Follow-up Study Identifies Influence of Different Activators and their Mixing Approach on the Graphitization of Coffee Ground
Low cost and environmentally friendly production of graphite anodes from naturally available biomass resources such as coffee ground is of great importance to satisfy the increasing material demand for lithium-ion batteries. In a previous study, a team from MEET Battery Research Center at the University of Münster, the University of Seville, and Helmholtz Institute Münster of Forschungszentrum Jülich has already investigated the influence of the activator iron(III) chloride hexahydrate on the graphitization process of coffee ground, which only yielded limited development of the graphitic structure. Based on these results, the scientists have now analyzed four different iron-based activators. They paid particular attention to how a wet or a dry mixing approach to incorporate the activators favors the development of the graphitic structure and thus the performance of the battery cell.
Physical Mixing Process Improves Electrochemical Properties
A possible, sustainable precursor material for the production of synthetic graphite is the biomass product coffee ground. In a study conducted in 2022, the scientific team of the involved research institutions discovered for the first time a saturation point for the degree of graphitization when using iron chloride as activator and coffee ground. The saturation point was achieved when the activator accounted for 40 percent of the total weight by mass and was heat treated at 2,000 degrees Celsius. Due to the volatility of the iron source used, various less volatile activators were of great interest in terms of their properties for the graphitization process. Therefore, the researchers compared the influence of four different activators: iron (III) chloride, iron (III) nitrate, iron (III) oxide and pure iron. They added the activator either in liquid form as an iron salt dissolved in an organic solvent or directly in solid form. “The direct physical addition of micrometer-sized iron particles improved the electrochemical properties of the coffee ground derived graphite the most,” says MEET scientist Lars Frankenstein. “Contrary to expectations, liquid impregnation prior to graphitization does not lead to a more satisfactory graphitization despite a generally initial more homogeneous iron distribution in the coffee ground.” This provides both cost advantages, since pure iron is cheaper than the iron solution, and time advantages in the manufacturing process: While the dry mixing approach takes only a few minutes, the liquid impregnation process takes several hours.

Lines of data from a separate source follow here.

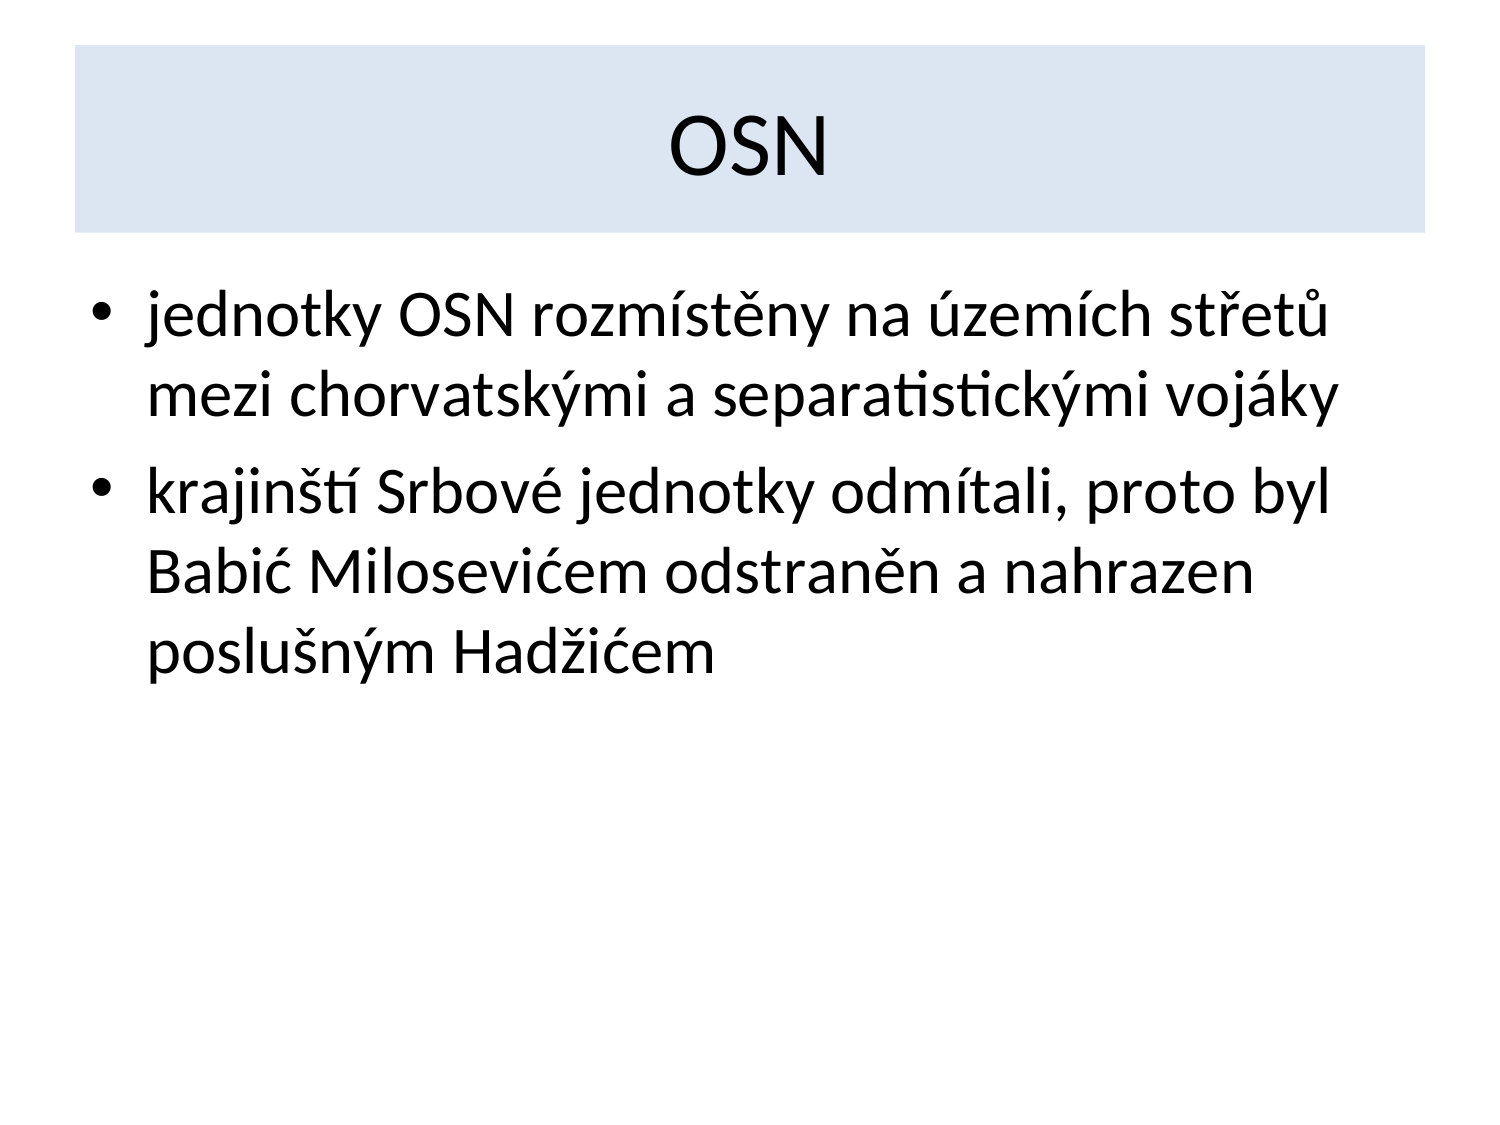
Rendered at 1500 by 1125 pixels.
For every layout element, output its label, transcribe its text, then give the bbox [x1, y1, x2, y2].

list jednotky OSN rozmístěny na územích střetů mezi chorvatskými a separatistickými vojáky krajinští Srbové jednotky odmítali, proto byl Babić Milosevićem odstraněn a nahrazen poslušným Hadžićem [75, 262, 1426, 1006]
title OSN [75, 45, 1426, 233]
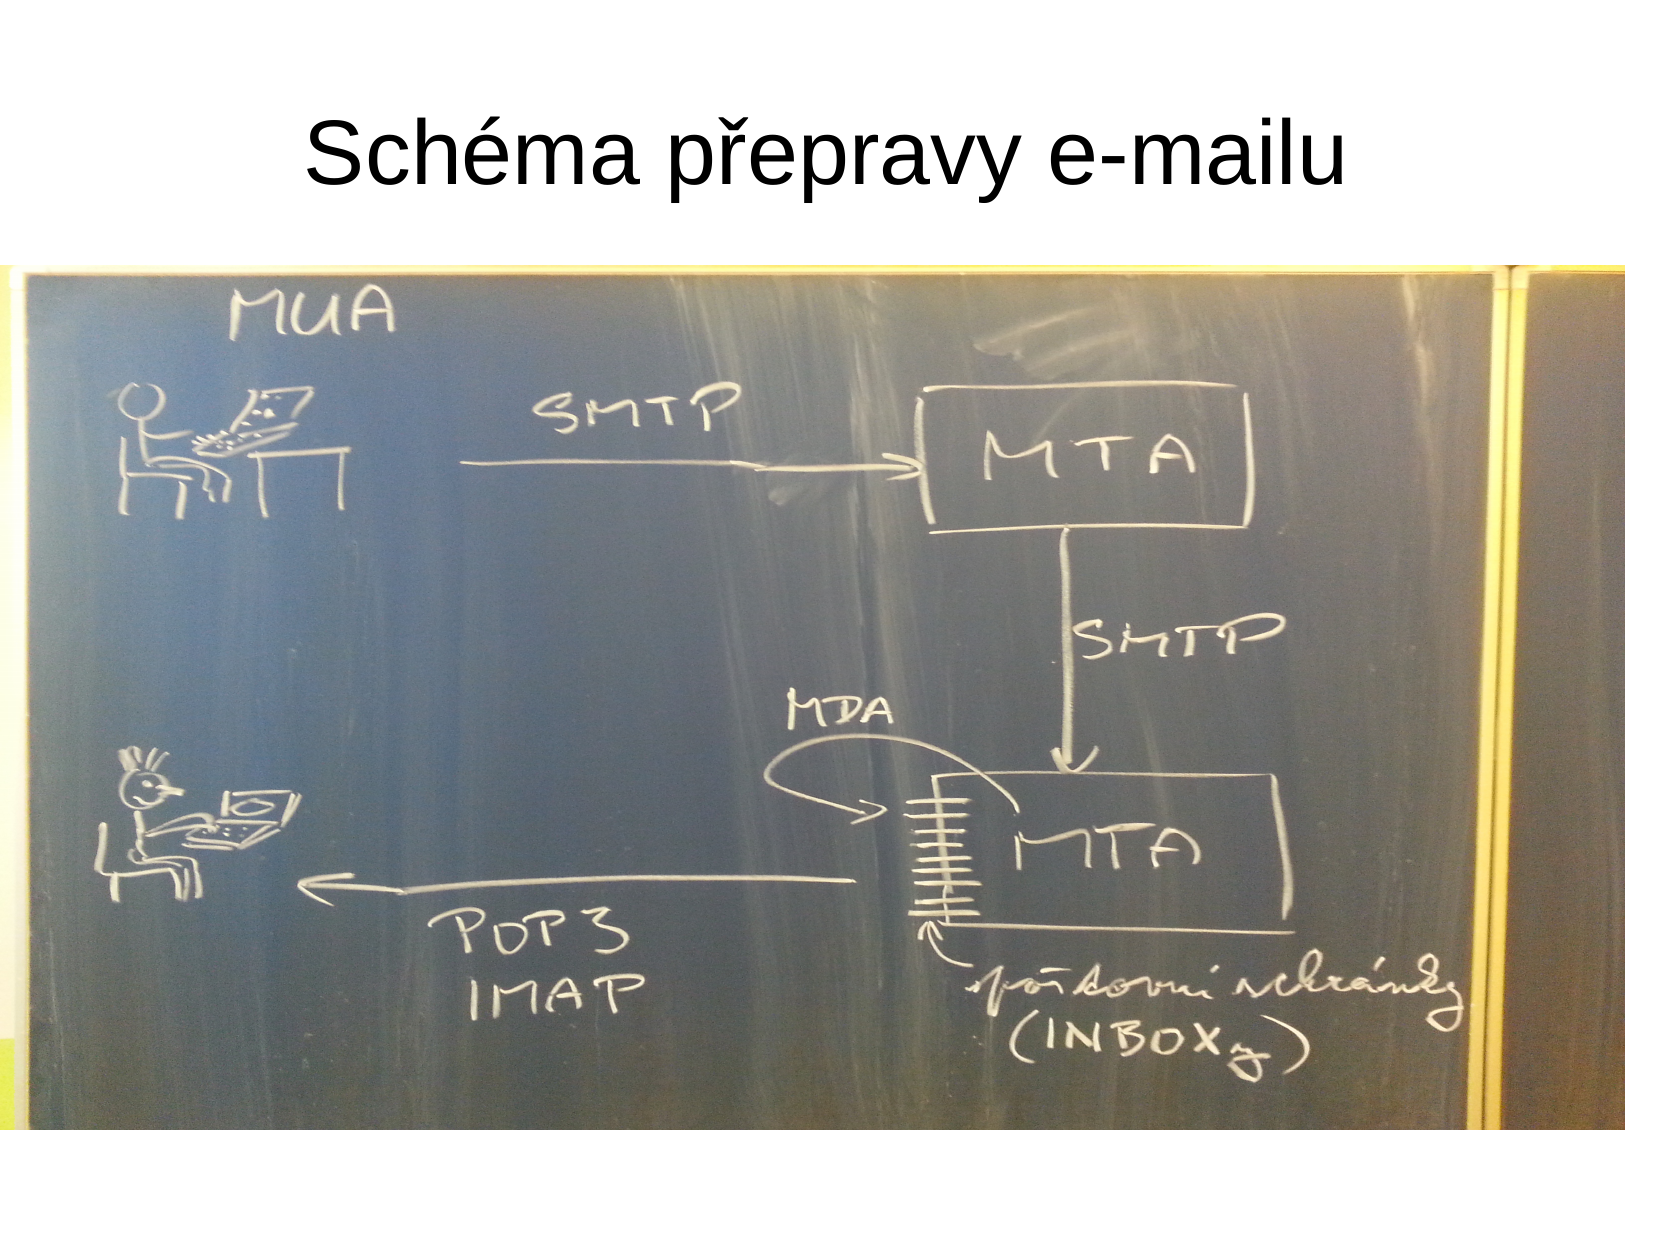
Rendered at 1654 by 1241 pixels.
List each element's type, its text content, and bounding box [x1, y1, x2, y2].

picture [0, 265, 1625, 1130]
title Schéma přepravy e-mailu [82, 49, 1571, 257]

Further, the iron in the solution deposits as nanoparticles on the surface within the pores. Frankenstein classifies: “Larger particles of the powdered activator seem to be more beneficial to the graphitization of biomass than nano-structured activators. This indicates that the particle size might play a critical role on the graphitization mechanism. This phenomenon requires further research now.”
Complete Study Online Available
The detailed results of their study have been published by the authors Lars Frankenstein, Pascal Glomb, Dr Aurora Gomez-Martin and Dr Tobias Placke, MEET Battery Research Center, Prof. Dr Joaquin Ramirez-Rico, Departamento Física de la Materia Condensada and Instituto de Ciencia de Materiales de Sevilla, Universidad de Sevilla, and Prof. Dr Martin Winter, MEET Battery Research Center and Helmholtz Institute Münster, in the journal “ChemElectroChem”.